WHAT TO WORK ON: Whatever lies between the line with "In addition to the requirements specified" and the end of the data, both included, must be copied exactly and without pictures.

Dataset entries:

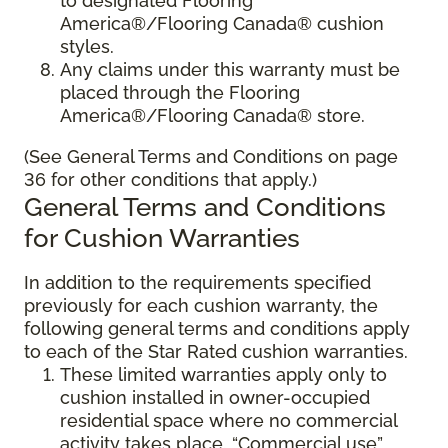
to designated Flooring
America®/Flooring Canada® cushion
styles.
Any claims under this warranty must be
placed through the Flooring
America®/Flooring Canada® store.
(See General Terms and Conditions on page
36 for other conditions that apply.)
General Terms and Conditions
for Cushion Warranties
In addition to the requirements specified
previously for each cushion warranty, the
following general terms and conditions apply
to each of the Star Rated cushion warranties.
These limited warranties apply only to
cushion installed in owner-occupied
residential space where no commercial
activity takes place. “Commercial use”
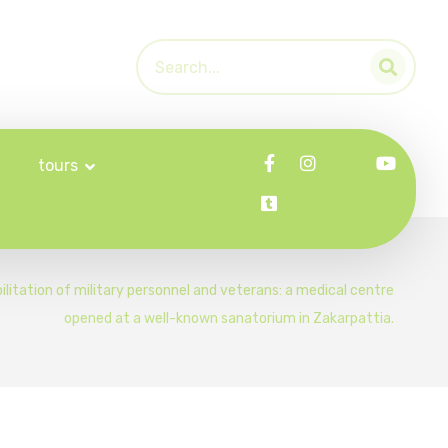
tours
ilitation of military personnel and veterans: a medical centre
opened at a well-known sanatorium in Zakarpattia.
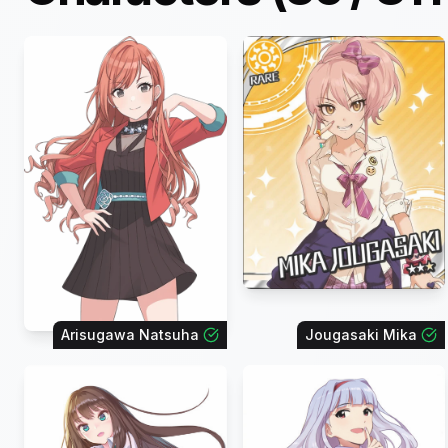
Arisugawa Natsuha
Jougasaki Mika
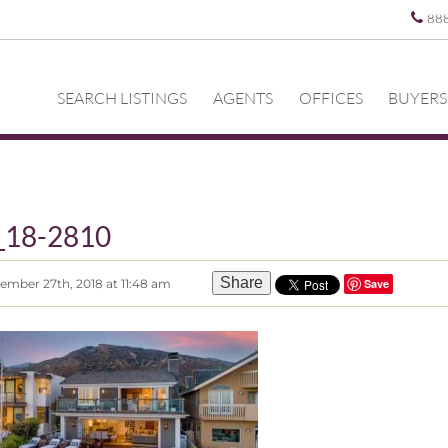
88
SEARCH LISTINGS
AGENTS
OFFICES
BUYERS
_18-2810
Share
ember 27th, 2018 at 11:48 am
Save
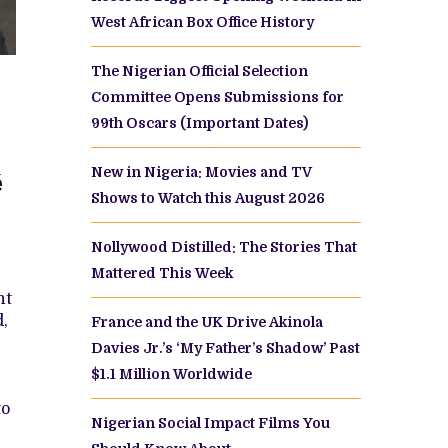
West African Box Office History
The Nigerian Official Selection
Committee Opens Submissions for
99th Oscars (Important Dates)
New in Nigeria: Movies and TV
é
Shows to Watch this August 2026
Nollywood Distilled: The Stories That
Mattered This Week
nt
d,
France and the UK Drive Akinola
Davies Jr.’s ‘My Father’s Shadow’ Past
$1.1 Million Worldwide
to
Nigerian Social Impact Films You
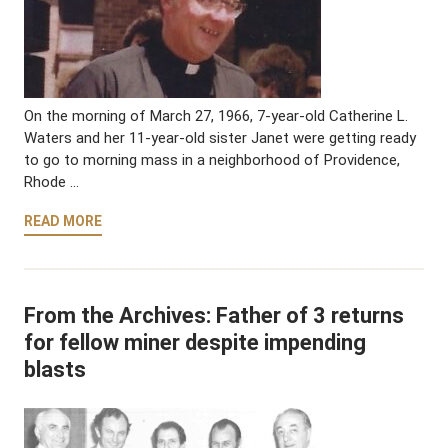
On the morning of March 27, 1966, 7-year-old Catherine L.
Waters and her 11-year-old sister Janet were getting ready
to go to morning mass in a neighborhood of Providence,
Rhode …
READ MORE
From the Archives: Father of 3 returns
for fellow miner despite impending
blasts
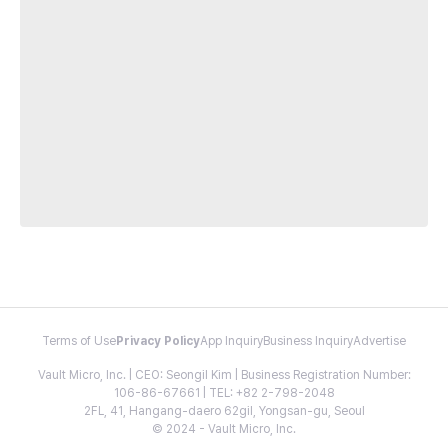
Terms of Use
Privacy Policy
App Inquiry
Business Inquiry
Advertise
Vault Micro, Inc. | CEO: Seongil Kim | Business Registration Number:
106-86-67661 | TEL: +82 2-798-2048
2FL, 41, Hangang-daero 62gil, Yongsan-gu, Seoul
© 2024 - Vault Micro, Inc.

RESULT OF THIS EXERCISE:
In addition to the requirements specified
previously for each cushion warranty, the
following general terms and conditions apply
to each of the Star Rated cushion warranties.
These limited warranties apply only to
cushion installed in owner-occupied
residential space where no commercial
activity takes place. “Commercial use”
tours
ilitation of military personnel and veterans: a medical centre
opened at a well-known sanatorium in Zakarpattia.
Arisugawa Natsuha
Jougasaki Mika
88
SEARCH LISTINGS
AGENTS
OFFICES
BUYERS
_18-2810
Share
ember 27th, 2018 at 11:48 am
Save
West African Box Office History
The Nigerian Official Selection
Committee Opens Submissions for
99th Oscars (Important Dates)
New in Nigeria: Movies and TV
é
Shows to Watch this August 2026
Nollywood Distilled: The Stories That
Mattered This Week
nt
d,
France and the UK Drive Akinola
Davies Jr.’s ‘My Father’s Shadow’ Past
$1.1 Million Worldwide
to
Nigerian Social Impact Films You
On the morning of March 27, 1966, 7-year-old Catherine L.
Waters and her 11-year-old sister Janet were getting ready
to go to morning mass in a neighborhood of Providence,
Rhode …
READ MORE
From the Archives: Father of 3 returns
for fellow miner despite impending
blasts
Terms of Use
Privacy Policy
App Inquiry
Business Inquiry
Advertise
Vault Micro, Inc. | CEO: Seongil Kim | Business Registration Number:
106-86-67661 | TEL: +82 2-798-2048
2FL, 41, Hangang-daero 62gil, Yongsan-gu, Seoul
© 2024 - Vault Micro, Inc.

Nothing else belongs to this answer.